The Auerbach Laboratory focuses on Fanconi anemia (FA), a genetically heterogeneous recessively inherited syndrome characterized by developmental abnormalities, life-threatening bone-marrow failure and predisposition to a variety of cancers, particularly acute myelogenous leukemia and squamous cell carcinomas. Researchers who study Fanconi anemia have access to a large number of patients with diverse features of this rare disease. These patients are available through the International Fanconi Anemia Registry (IFAR), which is maintained at Rockefeller. The IFAR aims to elucidate clinical and genetic features in Fanconi anemia to better define this heterogeneous disorder and differentiate it from other syndromes with overlapping features. In addition, Auerbach is the curator for the "Locus Specific Database" (LSDB) for Fanconi anemia, a compendium of all known genetic variants associated with pathology in Fanconi patients (http://www.rockefeller.edu/fanconi/mutate/).

Although the pathophysiology of Fanconi anemia is not understood, research in Dr. Auerbach's lab has demonstrated that hypersensitivity to the DNA cross-linking agent diepoxybutane can be used as a cellular marker for the disease, facilitating prenatal as well as postnatal diagnosis. The laboratory's work on the prenatal diagnosis of Fanconi anemia played a major role in the use of this syndrome as a model for the development of umbilical cord blood transplantation as an alternative to bone marrow transplantation in the treatment of hematologic disorders. The first human cord blood transplant was in a Fanconi patient in 1988; the patient is still alive and well after 20 years. This methodology is now being applied for preimplantation genetic diagnosis (PGD)/in vitro fertilization (IVF). Currently, with private funding in collaboration with the Brivanlou laboratory, embryos identified as affected with Fanconi anemia after PGD/IVF are used as a source of cells for the derivation and study of Fanconi human embryonic stem cell lines (HESCs). We expect that genome wide and comparative embryological approaches using modern molecular tools may further understanding of the developmental abnormalities, bone marrow failure, and a predisposition to malignancy in FA patients.

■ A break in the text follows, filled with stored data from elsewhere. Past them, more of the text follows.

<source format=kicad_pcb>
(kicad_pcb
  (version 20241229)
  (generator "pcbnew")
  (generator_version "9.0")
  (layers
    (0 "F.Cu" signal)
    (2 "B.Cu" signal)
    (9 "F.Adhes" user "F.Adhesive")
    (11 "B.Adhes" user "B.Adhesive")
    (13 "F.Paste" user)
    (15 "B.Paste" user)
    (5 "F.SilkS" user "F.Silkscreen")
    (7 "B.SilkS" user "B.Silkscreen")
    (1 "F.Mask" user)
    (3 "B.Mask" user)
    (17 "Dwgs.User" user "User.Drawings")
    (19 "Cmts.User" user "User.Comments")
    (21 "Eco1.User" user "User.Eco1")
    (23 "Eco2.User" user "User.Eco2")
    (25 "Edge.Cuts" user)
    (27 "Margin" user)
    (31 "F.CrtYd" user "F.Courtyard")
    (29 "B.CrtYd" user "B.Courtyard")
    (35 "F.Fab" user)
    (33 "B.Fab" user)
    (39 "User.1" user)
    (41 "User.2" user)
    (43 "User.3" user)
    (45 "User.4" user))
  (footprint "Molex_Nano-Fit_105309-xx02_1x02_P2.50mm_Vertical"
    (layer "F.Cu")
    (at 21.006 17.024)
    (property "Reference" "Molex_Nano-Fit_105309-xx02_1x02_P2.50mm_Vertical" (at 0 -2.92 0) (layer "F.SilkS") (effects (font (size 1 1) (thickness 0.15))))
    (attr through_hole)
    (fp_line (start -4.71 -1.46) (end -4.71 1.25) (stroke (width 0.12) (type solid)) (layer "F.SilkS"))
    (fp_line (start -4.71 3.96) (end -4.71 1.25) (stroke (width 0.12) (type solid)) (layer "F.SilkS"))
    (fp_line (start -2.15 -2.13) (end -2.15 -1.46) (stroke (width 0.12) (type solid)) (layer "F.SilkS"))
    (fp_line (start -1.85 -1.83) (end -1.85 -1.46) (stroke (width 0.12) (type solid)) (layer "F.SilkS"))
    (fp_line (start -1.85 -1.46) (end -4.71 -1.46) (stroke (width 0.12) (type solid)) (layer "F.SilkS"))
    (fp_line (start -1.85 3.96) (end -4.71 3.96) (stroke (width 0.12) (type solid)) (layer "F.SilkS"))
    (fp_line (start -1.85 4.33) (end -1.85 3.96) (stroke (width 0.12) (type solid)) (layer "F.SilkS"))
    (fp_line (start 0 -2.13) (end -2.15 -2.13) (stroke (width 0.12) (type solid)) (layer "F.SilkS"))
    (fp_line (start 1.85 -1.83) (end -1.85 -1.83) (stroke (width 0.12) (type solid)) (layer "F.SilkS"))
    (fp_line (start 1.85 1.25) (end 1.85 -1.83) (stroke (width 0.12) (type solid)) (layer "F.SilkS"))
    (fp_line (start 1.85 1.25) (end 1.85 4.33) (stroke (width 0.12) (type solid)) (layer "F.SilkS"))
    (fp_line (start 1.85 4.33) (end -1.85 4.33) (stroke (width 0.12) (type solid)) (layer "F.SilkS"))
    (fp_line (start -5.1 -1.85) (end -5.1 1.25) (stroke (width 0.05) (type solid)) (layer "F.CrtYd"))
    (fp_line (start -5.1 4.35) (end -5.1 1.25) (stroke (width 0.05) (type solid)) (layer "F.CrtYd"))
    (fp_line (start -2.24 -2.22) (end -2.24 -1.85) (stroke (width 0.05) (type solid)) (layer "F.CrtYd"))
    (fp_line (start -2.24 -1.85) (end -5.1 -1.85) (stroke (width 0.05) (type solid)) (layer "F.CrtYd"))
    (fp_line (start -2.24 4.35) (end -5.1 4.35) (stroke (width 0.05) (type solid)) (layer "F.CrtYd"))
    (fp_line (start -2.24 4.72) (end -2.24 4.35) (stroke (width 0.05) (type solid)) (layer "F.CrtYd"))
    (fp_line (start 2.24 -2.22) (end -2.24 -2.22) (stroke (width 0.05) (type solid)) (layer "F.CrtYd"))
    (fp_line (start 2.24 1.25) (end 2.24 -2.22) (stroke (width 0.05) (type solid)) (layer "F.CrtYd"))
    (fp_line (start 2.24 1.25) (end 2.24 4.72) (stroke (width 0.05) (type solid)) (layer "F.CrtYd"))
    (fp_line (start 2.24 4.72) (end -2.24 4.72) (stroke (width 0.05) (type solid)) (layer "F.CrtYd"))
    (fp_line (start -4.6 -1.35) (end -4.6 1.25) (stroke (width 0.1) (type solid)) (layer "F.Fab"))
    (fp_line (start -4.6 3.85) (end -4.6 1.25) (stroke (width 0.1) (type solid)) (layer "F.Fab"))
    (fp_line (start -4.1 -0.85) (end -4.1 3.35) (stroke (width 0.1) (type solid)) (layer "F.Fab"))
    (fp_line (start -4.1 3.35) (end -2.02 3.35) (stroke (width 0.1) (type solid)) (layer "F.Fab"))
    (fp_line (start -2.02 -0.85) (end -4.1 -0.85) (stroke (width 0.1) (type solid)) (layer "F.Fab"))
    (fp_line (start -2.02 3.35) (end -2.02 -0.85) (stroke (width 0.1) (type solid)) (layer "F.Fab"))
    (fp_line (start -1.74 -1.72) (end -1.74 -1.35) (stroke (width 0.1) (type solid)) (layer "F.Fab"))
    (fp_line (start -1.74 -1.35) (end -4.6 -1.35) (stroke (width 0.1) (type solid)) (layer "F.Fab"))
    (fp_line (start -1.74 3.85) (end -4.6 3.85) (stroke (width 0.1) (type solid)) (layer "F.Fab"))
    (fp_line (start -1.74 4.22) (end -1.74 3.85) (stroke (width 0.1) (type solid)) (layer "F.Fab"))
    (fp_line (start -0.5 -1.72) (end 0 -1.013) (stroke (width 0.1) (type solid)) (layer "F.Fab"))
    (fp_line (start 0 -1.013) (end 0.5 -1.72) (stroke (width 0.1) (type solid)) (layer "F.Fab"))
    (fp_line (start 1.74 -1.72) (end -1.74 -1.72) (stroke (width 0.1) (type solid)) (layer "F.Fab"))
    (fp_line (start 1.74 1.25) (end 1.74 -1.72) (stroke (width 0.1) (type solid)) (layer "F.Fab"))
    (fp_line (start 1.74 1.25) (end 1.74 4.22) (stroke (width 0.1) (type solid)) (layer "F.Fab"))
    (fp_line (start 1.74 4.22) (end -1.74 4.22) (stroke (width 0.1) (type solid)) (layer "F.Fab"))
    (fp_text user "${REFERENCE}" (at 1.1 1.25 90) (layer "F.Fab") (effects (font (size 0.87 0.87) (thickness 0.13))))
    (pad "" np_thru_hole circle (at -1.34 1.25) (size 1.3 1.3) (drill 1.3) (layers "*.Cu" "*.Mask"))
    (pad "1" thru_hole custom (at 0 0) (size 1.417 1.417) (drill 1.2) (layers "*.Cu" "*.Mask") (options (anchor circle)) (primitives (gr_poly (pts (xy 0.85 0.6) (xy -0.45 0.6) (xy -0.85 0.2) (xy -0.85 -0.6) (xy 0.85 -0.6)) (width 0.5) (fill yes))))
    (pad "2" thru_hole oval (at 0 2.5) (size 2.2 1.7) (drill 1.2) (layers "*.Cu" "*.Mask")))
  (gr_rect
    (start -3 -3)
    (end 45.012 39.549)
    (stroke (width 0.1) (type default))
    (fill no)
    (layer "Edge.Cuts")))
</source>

As part of a consortium effort, Dr. Auerbach and her colleagues identified the gene for complementation group A (FANCA), which accounts for 65 percent of Fanconi anemia cases. More recently Dr. Auerbach and her colleagues have played a major role in the identification of FANCJ/BRIP1, FANCN/PALB2 and FANCI. Current research focuses on identification of additional genes that cause Fanconi anemia, as there are still IFAR patients for whom all known Fanconi genes have been ruled out.

The Fanconi anemia genes all encode unique proteins, most of which do not exhibit any known functional domains; these may thus represent a new class of genes associated with the maintenance of genomic stability. Among the thirteen Fanconi proteins that have been identified, BRCA2 (FANCD1), PALB2 and BRIP1 are known to predispose heterozygous carriers to breast cancer. Through the IFAR, Dr. Auerbach's lab has obtained tissue samples and established cell lines from over 600 subjects with various Fanconi anemia subtypes. This cell repository should be very valuable for future studies to understand the role of the Fanconi genes in the cancer.